The characters are as vivid as the world they inhabit and the twists and turns come so hard and fast that the book becomes unputdownable. Vlautin has seen the dark side of American life and does not hold back in portraying it as he sees it. This is an America that is gritty, unforgiving, and devastatingly real, full of con-men, crushed dreams and false promises.

Yet it is the light and spirit that shines through, and the plot’s high points have a tendency of cancelling out the low ones, filling the reader with feelings of relief and hope. It is a beacon that shows the power of appreciating what you have in trying times and the power of perseverance when things get too much. Which I suppose is what we’re all feeling right now.

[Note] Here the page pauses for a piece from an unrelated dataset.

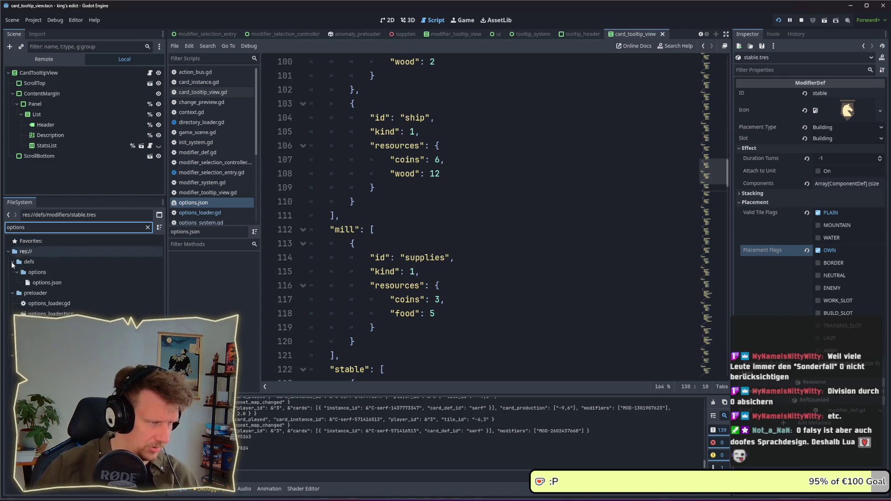
key(Return)
click(44, 73)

Gerry Mallon, comedian and MC

Autobioghraphies by Mark Oliver Everett and Sean Ryder

Gerry Mallon.

I AM more of a non-fiction type and lean towards boring historical tomes, etc, but I do enjoy autobiographies and memoirs.

To that end, may I recommend two I read recently: Things The Grandchildren Should Know by Eels frontman, Mark Oliver Everett, and Twisting My Melon by Happy Mondays lead singer Sean Ryder.

Everett’s Things The Grandchildren Should Know tells of terrible family tragedies, failed relationships, and the general horribleness of the music industry. You would think, given the subject matter, that it would be a sad, depressing read, but it is told with such grace and humour that its both illuminating and inspiring.

Ryder’s Twisting My Melon, meanwhile is an honest, funny, rollercoaster of a read, especially if you were a fan of the whole Madchester pills’n’thrills scene of the late 1980s.